Kelli Murray, an Orlando-based consultant who organized the July event at which Tol spoke, says Fulcrum likely will release something next year. “My guess is they’ll make it work for Florida Hospital and then try to commercialize it,” she says. “They want to put a stake in the ground and build a reputation as true innovators.”
Murray says Fulcrum is Florida Hospital’s attempt to get ahead of disruptive change that may be coming from outside the ranks of care providers. In January, Amazon announced a joint venture with JPMorgan Chase and Warren Buffett’s Berkshire Hathaway to create a company focused on developing technologies to provide employees and their families “with simplified, high-quality and transparent health care at a reasonable cost.” Several months later, Apple launched a line of AC Wellness clinics in California to offer primary care services to its employees (while also testing new health-related products).

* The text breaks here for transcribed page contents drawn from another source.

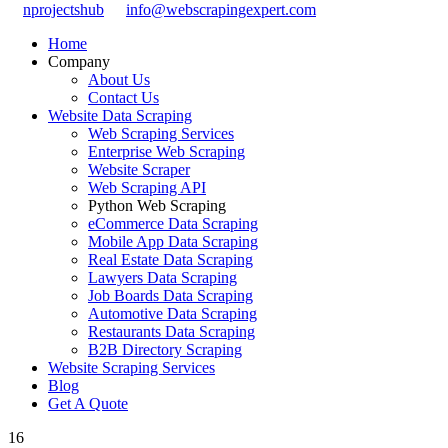
nprojectshub
info@webscrapingexpert.com
Home
Company
About Us
Contact Us
Website Data Scraping
Web Scraping Services
Enterprise Web Scraping
Website Scraper
Web Scraping API
Python Web Scraping
eCommerce Data Scraping
Mobile App Data Scraping
Real Estate Data Scraping
Lawyers Data Scraping
Job Boards Data Scraping
Automotive Data Scraping
Restaurants Data Scraping
B2B Directory Scraping
Website Scraping Services
Blog
Get A Quote
16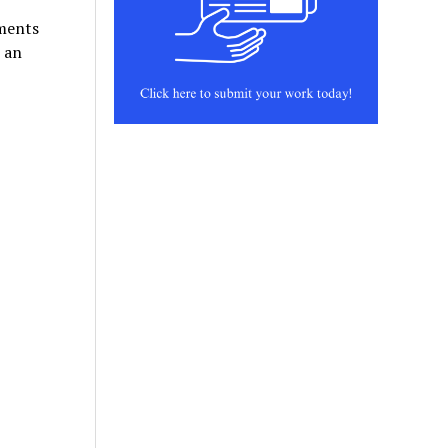
nments
p an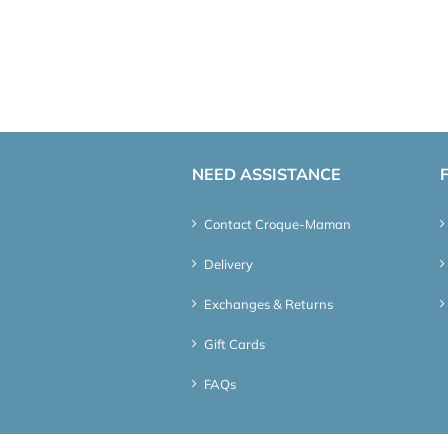
NEED ASSISTANCE
Contact Croque-Maman
Delivery
Exchanges & Returns
Gift Cards
FAQs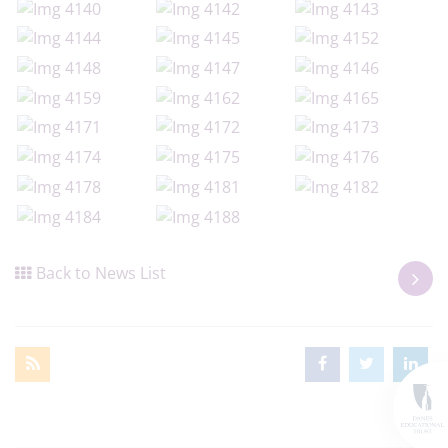
Back to News List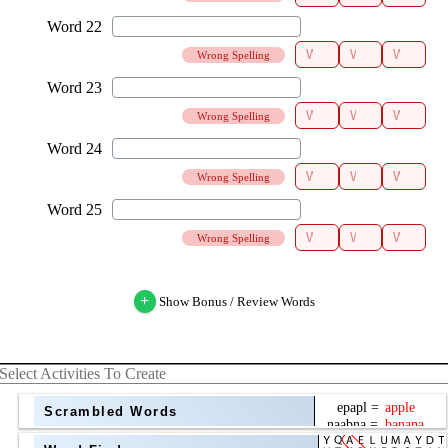
Wrong Spelling
Wrong Spelling
Wrong Spelling
Wrong Spelling
+
Show Bonus / Review Words
Select Activities To Create
Scrambled Words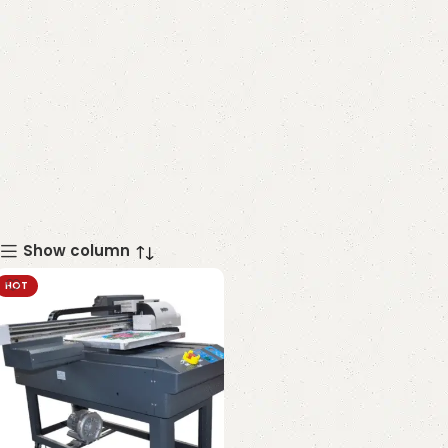
Show column
HOT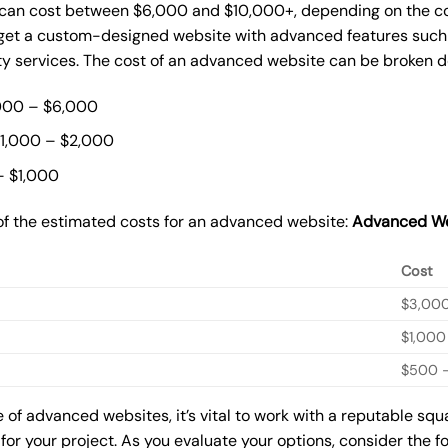
can cost between $6,000 and $10,000+, depending on the com
o get a custom-designed website with advanced features such
ty services. The cost of an advanced website can be broken 
000 – $6,000
$1,000 – $2,000
– $1,000
of the estimated costs for an advanced website:
Advanced We
Cost
$3,00
$1,000
$500 –
of advanced websites, it’s vital to work with a reputable s
for your project. As you evaluate your options, consider the f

Meanwhile, other hospitals and hospital systems in Florida have established their own innovation programs. Examples include the Nemours Center for Health Delivery Innovation in Orlando, which oversees a telemedicine program, and Miami Children’s Health System, which supports digital health startups through a partnership with Startupbootcamp, a Miami accelerator program and seed fund.

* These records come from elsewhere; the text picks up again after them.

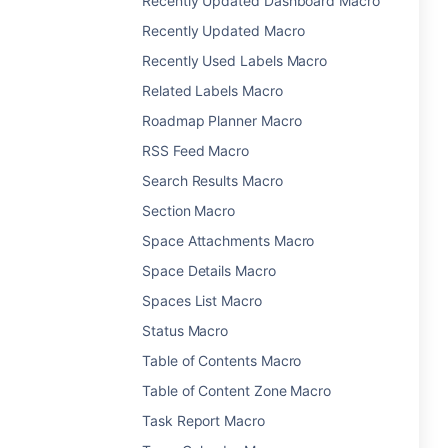
Recently Updated Dashboard Macro
Recently Updated Macro
Recently Used Labels Macro
Related Labels Macro
Roadmap Planner Macro
RSS Feed Macro
Search Results Macro
Section Macro
Space Attachments Macro
Space Details Macro
Spaces List Macro
Status Macro
Table of Contents Macro
Table of Content Zone Macro
Task Report Macro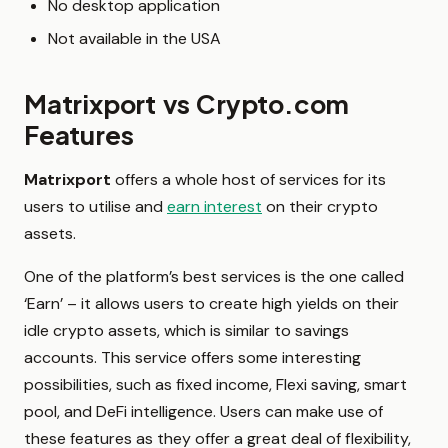
No desktop application
Not available in the USA
Matrixport vs Crypto.com
Features
Matrixport
offers a whole host of services for its
users to utilise and
earn interest
on their crypto
assets.
One of the platform’s best services is the one called
‘Earn’ – it allows users to create high yields on their
idle crypto assets, which is similar to savings
accounts. This service offers some interesting
possibilities, such as fixed income, Flexi saving, smart
pool, and DeFi intelligence. Users can make use of
these features as they offer a great deal of flexibility,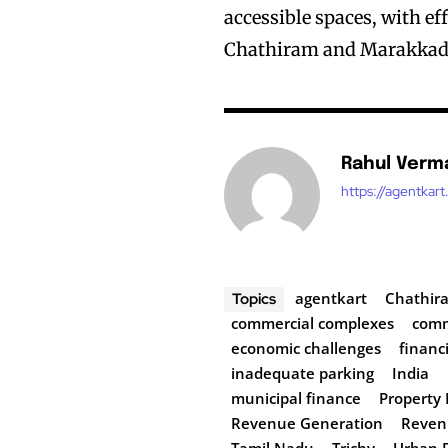
accessible spaces, with ef
Chathiram and Marakkadai
Rahul Verm
https://agentkar
agentkart
Chathir
Topics
commercial complexes
comm
economic challenges
financi
inadequate parking
India
municipal finance
Propert
Revenue Generation
Reven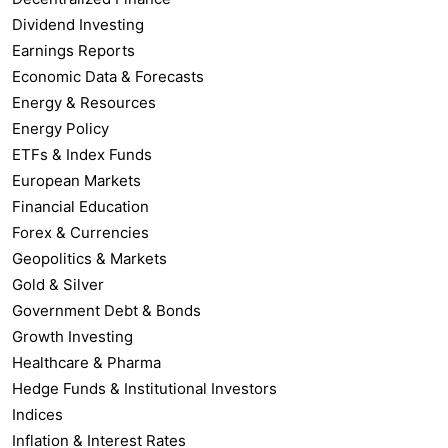
Dividend Investing
Earnings Reports
Economic Data & Forecasts
Energy & Resources
Energy Policy
ETFs & Index Funds
European Markets
Financial Education
Forex & Currencies
Geopolitics & Markets
Gold & Silver
Government Debt & Bonds
Growth Investing
Healthcare & Pharma
Hedge Funds & Institutional Investors
Indices
Inflation & Interest Rates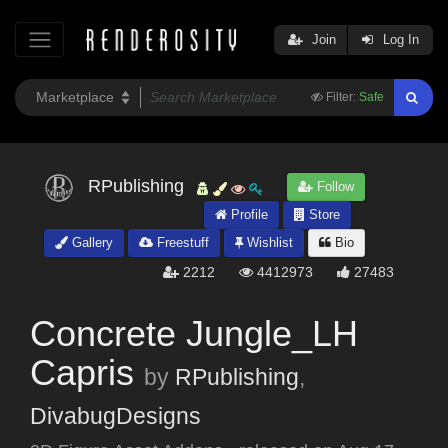
Join
Log In
Filter:
Safe
RPublishing
Follow
Profile
Store
Gallery
Freestuff
Wishlist
Bio
2212
4412973
27483
Concrete Jungle_LH
Capris
by
RPublishing
,
DivabugDesigns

Earlier this year, NCH Healthcare System in Naples launched an accountable care organization (ACO) for about 50,000 Medicare and commercially insured patients. ACOs seek to limit costs by getting a group of doctors and hospitals to coordinate care for a defined group of patients. If the providers can lower costs and produce good outcomes, they receive a share of the savings. NCH President and CEO Allen Weiss says early results show modest gains.

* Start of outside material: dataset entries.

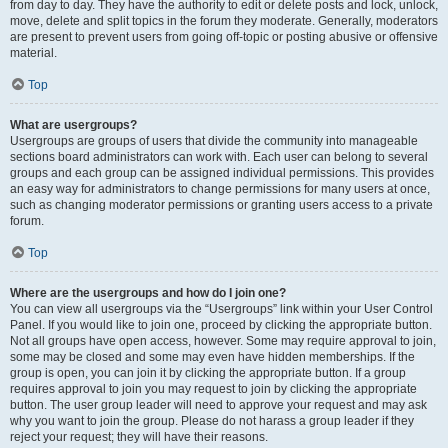
from day to day. They have the authority to edit or delete posts and lock, unlock,
move, delete and split topics in the forum they moderate. Generally, moderators
are present to prevent users from going off-topic or posting abusive or offensive
material.
Top
What are usergroups?
Usergroups are groups of users that divide the community into manageable
sections board administrators can work with. Each user can belong to several
groups and each group can be assigned individual permissions. This provides
an easy way for administrators to change permissions for many users at once,
such as changing moderator permissions or granting users access to a private
forum.
Top
Where are the usergroups and how do I join one?
You can view all usergroups via the “Usergroups” link within your User Control
Panel. If you would like to join one, proceed by clicking the appropriate button.
Not all groups have open access, however. Some may require approval to join,
some may be closed and some may even have hidden memberships. If the
group is open, you can join it by clicking the appropriate button. If a group
requires approval to join you may request to join by clicking the appropriate
button. The user group leader will need to approve your request and may ask
why you want to join the group. Please do not harass a group leader if they
reject your request; they will have their reasons.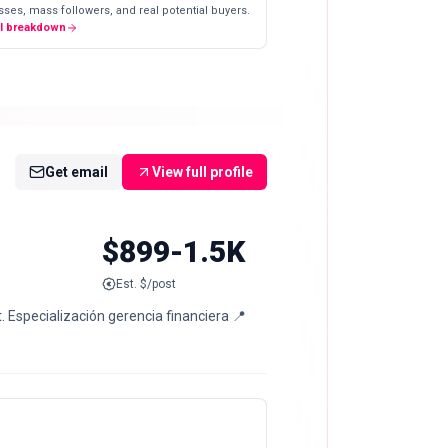
ses, mass followers, and real potential buyers.
ll breakdown
Get email
View full profile
$899-1.5K
Est. $/post
 Especialización gerencia financiera 📍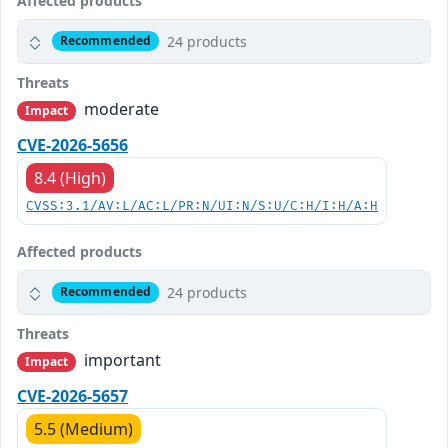
Affected products
24 products
Recommended
Threats
moderate
Impact
CVE-2026-5656
8.4 (High)
CVSS:3.1/AV:L/AC:L/PR:N/UI:N/S:U/C:H/I:H/A:H
Affected products
24 products
Recommended
Threats
important
Impact
CVE-2026-5657
5.5 (Medium)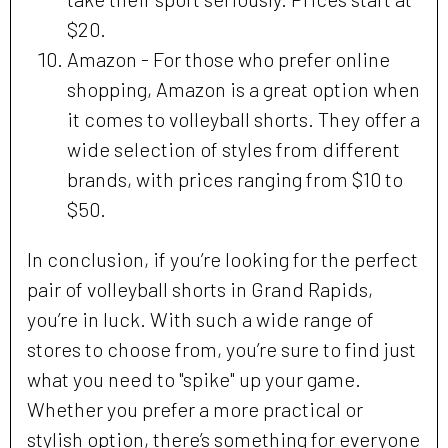
$20.
Amazon - For those who prefer online
shopping, Amazon is a great option when
it comes to volleyball shorts. They offer a
wide selection of styles from different
brands, with prices ranging from $10 to
$50.
In conclusion, if you’re looking for the perfect
pair of volleyball shorts in Grand Rapids,
you’re in luck. With such a wide range of
stores to choose from, you’re sure to find just
what you need to "spike" up your game.
Whether you prefer a more practical or
stylish option, there’s something for everyone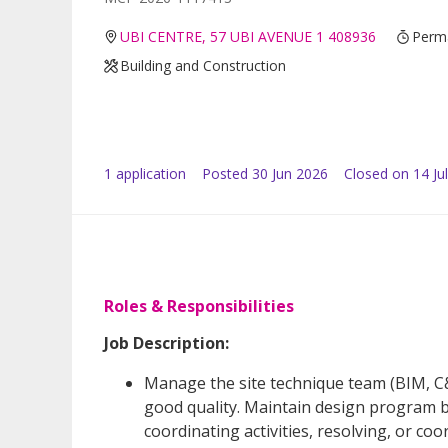
UBI CENTRE, 57 UBI AVENUE 1 408936
Perma
Building and Construction
1
application
Posted
30 Jun 2026
Closed on 14 Ju
Roles & Responsibilities
Job Description:
Manage the site technique team (BIM, C&
good quality. Maintain design program 
coordinating activities, resolving, or co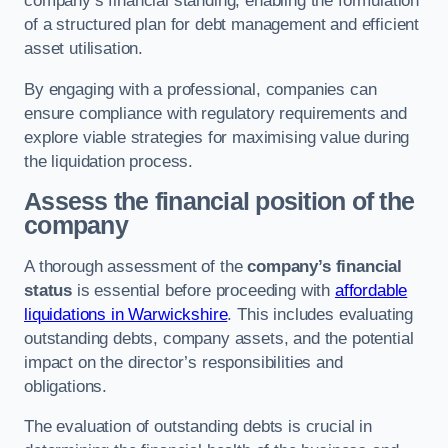
company’s financial standing, enabling the formulation
of a structured plan for debt management and efficient
asset utilisation.
By engaging with a professional, companies can
ensure compliance with regulatory requirements and
explore viable strategies for maximising value during
the liquidation process.
Assess the financial position of the
company
A thorough assessment of the
company’s financial
status
is essential before proceeding with
affordable
liquidations in Warwickshire
. This includes evaluating
outstanding debts, company assets, and the potential
impact on the director’s responsibilities and
obligations.
The evaluation of outstanding debts is crucial in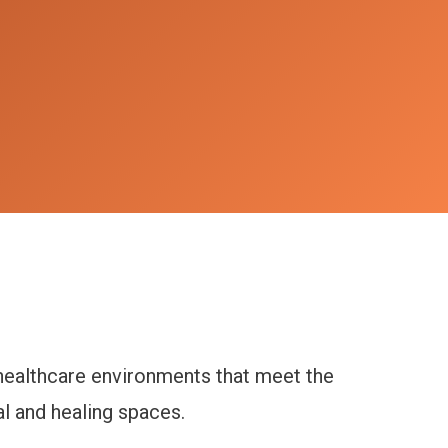
 healthcare environments that meet the
al and healing spaces.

“It’s nibbling around the edges,” he says. “Having said that, the real opportunity is in getting people healthier.” Weiss is more encouraged by gains from the Southwest Florida Blue Zones Project, a community initiative that he says is helping to improve the health and well-being of local residents.
The NCH-led project works with local employers, businesses, churches and schools to encourage people to adopt healthy diet and lifestyle practices, “so that they won’t even need health care,” he says. “Real prevention happens before you get to the doctor’s office. Once you’re in the doctor’s office and you have a problem, the game’s almost over.”
Weiss advocates replacing the current care delivery model with one that emphasizes disease prevention rather than disease treatment.
"Doing ACOs and rearranging what we do is like moving deck chairs around on the Titanic," he says. "Nobody would design the system we have today. We’ve got to start over."